Back to School Math activities will be hit in your classroom because the first month of school is a blur. Teachers need time to setting everything up to become functioning and meaningful while learning your students in your classroom. Don’t let math the first month be exhausting! Don’t get lost trying to complete initial assessments your students AND teach them at the same time! Let me share you with you some ways that I play games with my students to assess their skills and check students’ skill levels without pulling them one on one.
First Thing First
Some of the assessments I have to do one on one are done using ESGI. This saves me time because I am not flipping pages in a binder or filling out charts with a student in front of me. It also means I am not filling out data later either on my own time, flipping through a binder or puling information to form groups. I use the data gathered in ESGI to help me know what I have assessed each student on and what I have left to assess them on. I also can have it pulled up on an iPad or my cell phone while students are working to fill in information on the spot.
Using Small Groups
First, I start off the school year trying to get to know my students and figure out their educational needs. Many of us have to complete several initial assessments as well. I do not want the assessments to get in the way of learning about my students because I want to start building my relationship with them from day one.
Assess Smarter NOT Harder
My solution for the assessment blues is to have FUN interactive activities that are leveled for my learners to work on prepped and ready to go, like these Back to School Math Activities. This means I am able to work multiple student. One key is to have differentiated activities that do not look like differentiated activities! The students don’t know they are all working on a variety of levels, they think they are all working on the same thing.
Here is a fun example of a game you can use to assess number sense. There is a board game as well as different cards. You can use all the cards or you can use any combination of numbers, tally marks, ten frames, or base ten blocks to assess different groups. Your students think they are all playing the same game. In actuality, you are differentiating it based on what assessments you need and what that group of children are working on. There is also TWO game boards that look similar. One allows for a quicker game and one allows for a longer game. 🙂
One trick I found is by playing this game with one item, such as number cards, then playing again and adding another type of card into the pile. This works for several reasons. First, we want to teach out students how to play games. Second, we want to make learning fun. Some student play a game the first time to simply learn how to play a game. Playing the same game multiple times can help these students learn how to play games while allowing you to learn what they know.
Another huge solution is to give your students activities that you need to assess.
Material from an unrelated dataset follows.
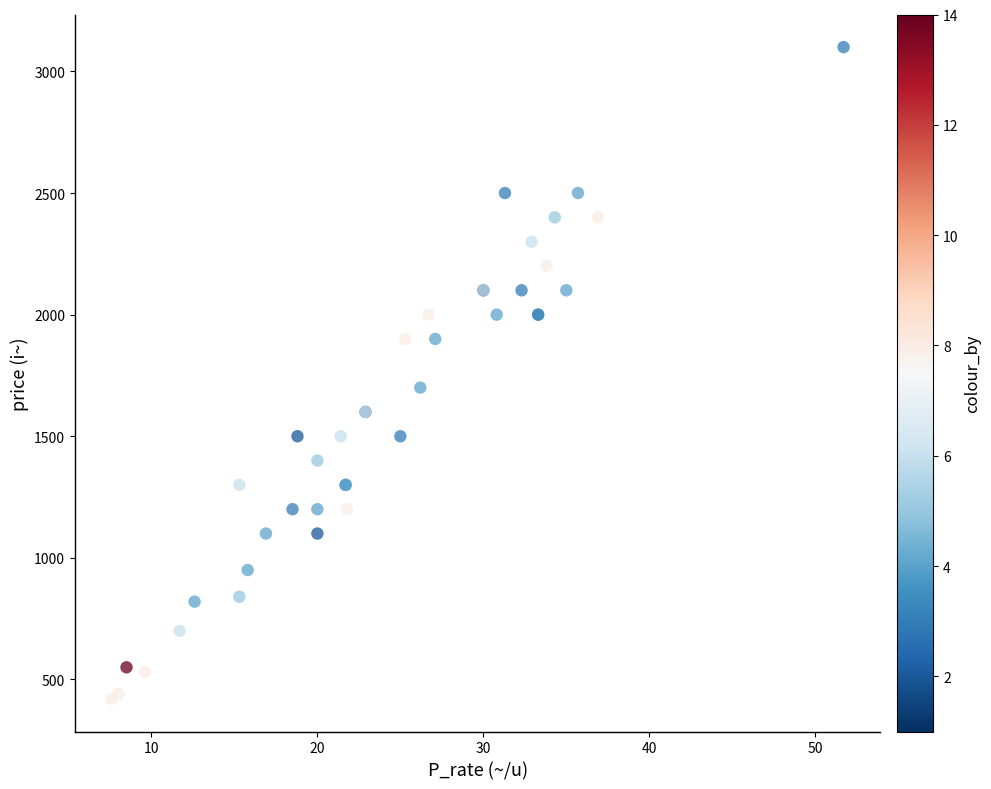

What Y value in the scatter plot is closest to 1760?

1700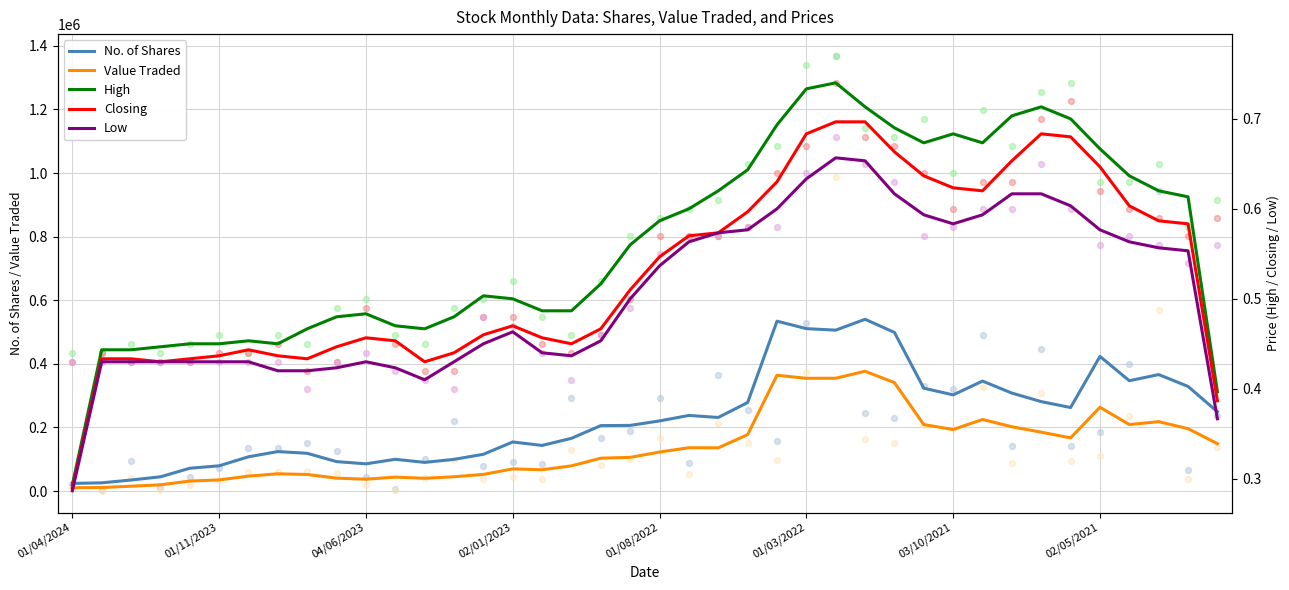

Which series has the largest Y range (max minus min)?

No. of Shares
You allow them to compete the activity to see what they know and understand. I like the idea more than sitting with students one on one because you can complete more assessments in a fun, no pressure format. Since my students are in groups, I can assess a few math activities per group and I can be done by the end of a week.
Here is an example of a leveled activity example from this Back to School Math Activity pack. The first game has students counting base ten blocks and writing the correct number in the box provided. If you students are using this in small groups, and there are 4 color coded versions of this game going from 1-20. This activity works on counting and writing the matching number. You can change out the cards in each color to match students needs. Some students can count and write numbers 1-10. Other students can count and write 11-20. And still others can do another combination. I know many of my kinders coming knowing 1-10, but struggle with their teen numbers.
Next, here is a similar, differentiated game. This activity works on counting the base ten blocks and matching them to the correct number. This is great to use when you see writing numbers as a problem.
There is 4 color coded versions of this activity as well.
They store nicely inside one of my favorite management tools…
One trick I like to do is start with the easier game, in this case the matching game. When students master that activity, I jot a note down to remind me later on their success. (I enter that data into ESGI.) Then I give them the harder version to play or I add different types of questions to ask.
If I am concerned my students didn’t master that activity because they didn’t understand base ten blocks. I allow them to work on a similar activity with number sets like this game. Using just these pencil cards is also a great way to assess counting one to one.
Self Checking Puzzles
Here is a fun Back to School Math Activity puzzles game that self checks! Here is 4 color coded versions, each creates a different picture. I print the mats back to back for an addition level of differentiation. Students can use the mat with the image already on it or choose the more difficult side without the image on it, which is one element of differentiation. A student gets a ten frame piece then counts the number on it. As they place their ten frame on the mat, they create a self checking picture. For your advanced learners, there is an addition and subtraction version as well, all using the same mats. This system is perfect for basic skills and accelerated students! Notice the number line support on the bottom? That is just extra support for those who may need it.
Number Sense Sorting
Another way to assess students in the beginning of the year is with this number sense Back to School Math Activity game I like to use in math centers. Students focus on understanding numbers in multiple ways for numbers 1-10.
Students place the mats down in an area. They put the correct crayon pieces in the crayon box for that number. There are MANY options for sorting that you can use that include numbers, number words, fingers, tally marks, ten frames, base ten blocks, time to the hour, addition, and subtraction pieces. You can add or take away sorting pieces to fit the needs of your class while letting them explore number sense.
Here is another simple measurement activity, which focuses on finding the heavier item. There is 4 color coded sets and a printable recording sheet. Students take their card sets to see which object is heavier. They circle the heavier item.